Sur son lit de mort, il a eu encore non pas seulement des paroles, mais des tressaillemens d’ineffable tendresse pour les larmes qu’il faisait couler.

Puisse la lumière jetée ici sur ce qu’il fut, confondre de haineuses imputations, dissiper de cruelles erreurs ! Et puisse l’hommage dirigé au hasard vers la place lamentablement incertaine où reposent ses restes, les consoler des attaques mensongères qui poursuivent sa mémoire !

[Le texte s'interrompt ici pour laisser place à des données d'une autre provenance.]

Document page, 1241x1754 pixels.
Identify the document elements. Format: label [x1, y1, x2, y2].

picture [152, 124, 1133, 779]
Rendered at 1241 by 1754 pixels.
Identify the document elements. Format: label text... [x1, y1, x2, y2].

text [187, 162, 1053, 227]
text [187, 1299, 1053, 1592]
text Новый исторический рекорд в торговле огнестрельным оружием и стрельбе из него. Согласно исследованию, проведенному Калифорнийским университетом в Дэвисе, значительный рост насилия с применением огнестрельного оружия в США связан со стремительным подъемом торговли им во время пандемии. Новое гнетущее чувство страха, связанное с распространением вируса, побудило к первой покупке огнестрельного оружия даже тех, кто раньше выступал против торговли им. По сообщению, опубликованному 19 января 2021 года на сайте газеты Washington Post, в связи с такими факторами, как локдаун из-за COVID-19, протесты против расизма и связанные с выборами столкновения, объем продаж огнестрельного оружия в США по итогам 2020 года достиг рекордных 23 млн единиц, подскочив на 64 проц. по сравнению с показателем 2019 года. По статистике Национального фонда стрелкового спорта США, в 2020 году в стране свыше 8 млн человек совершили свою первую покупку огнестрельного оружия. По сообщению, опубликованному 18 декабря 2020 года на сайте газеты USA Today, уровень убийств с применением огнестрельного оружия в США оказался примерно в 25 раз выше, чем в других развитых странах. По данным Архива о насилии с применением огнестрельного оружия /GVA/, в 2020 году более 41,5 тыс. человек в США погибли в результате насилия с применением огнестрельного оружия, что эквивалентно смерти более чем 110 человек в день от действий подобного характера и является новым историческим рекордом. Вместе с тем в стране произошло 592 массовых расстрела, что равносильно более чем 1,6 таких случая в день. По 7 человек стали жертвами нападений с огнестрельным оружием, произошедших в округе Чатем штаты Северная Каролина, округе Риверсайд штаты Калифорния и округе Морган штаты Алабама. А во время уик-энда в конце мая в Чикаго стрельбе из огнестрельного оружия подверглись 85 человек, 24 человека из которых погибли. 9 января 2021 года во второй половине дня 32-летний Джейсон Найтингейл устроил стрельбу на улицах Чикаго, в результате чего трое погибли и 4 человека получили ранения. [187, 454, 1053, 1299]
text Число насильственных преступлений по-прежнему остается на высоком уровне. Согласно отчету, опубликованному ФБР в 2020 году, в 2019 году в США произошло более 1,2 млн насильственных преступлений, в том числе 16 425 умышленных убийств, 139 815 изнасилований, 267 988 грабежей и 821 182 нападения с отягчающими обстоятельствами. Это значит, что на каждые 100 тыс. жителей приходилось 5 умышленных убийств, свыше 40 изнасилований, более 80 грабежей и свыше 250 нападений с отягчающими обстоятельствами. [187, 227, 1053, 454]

Le lendemain du jour où elle écrivait ces fortes pages, Mme Cottu était terrassée par la mort. Ainsi, par un de ces vagues pressentimens qui éclairent parfois d’un rayon douteux la nuit obscure où nous vivons, à la veille du jour où ses yeux allaient se fermer pour jamais, sa pensée reconnaissante se tournait encore vers celui qui les avait ouverts à la lumière de la foi, et elle exprimait le vœu que ce témoignage de sa reconnaissance servît à défendre contre les attaques et les calomnies la mémoire de celui qui lui avait été si cher. La publication des lettres à elle adressées par Lamennais donnera satisfaction à ce vœu et servira en même temps la mémoire de la noble femme qui sut concilier jusqu’au bout une double fidélité : celle de l’amitié et celle de la foi.


HAUSSONVILLE.

  1. Lamennais parle ici de l’abbé Teyssère qui demeurait avec lui aux Feuillantines.
  2. Quelques-unes des lettres de Mme de Lacan à Benoist d’Azy ont été publiées par M. l’abbé La veille dans la Revue du clergé français du 15 mai 1896.
  3. Ces lettres ont été également publiés en 1898, par M. l’abbé Laveille.
  4. Henry Morman, le jeune Anglais, mort quelques mois auparavant, dont il a été parlé plus haut.
  5. Cette initiale désigne l’abbé Desjardins qui était le confesseur de Mme de Lacan.
  6. Au retour de ses visites à Sainte-Pélagie, Mme Cottu racontait à son mari les conversations qu’elle avait eues avec Lamennais, et celui-ci les couchait fidèlement par écrit dans un Journal qu’il tenait jour par jour. Ce journal m’a été obligeamment communiqué.
  7. La lettre est datée de Sainte-Pélagie.
  8. Ce récit est de M. Benoit Champy, qui depuis fut président du tribunal de la Seine.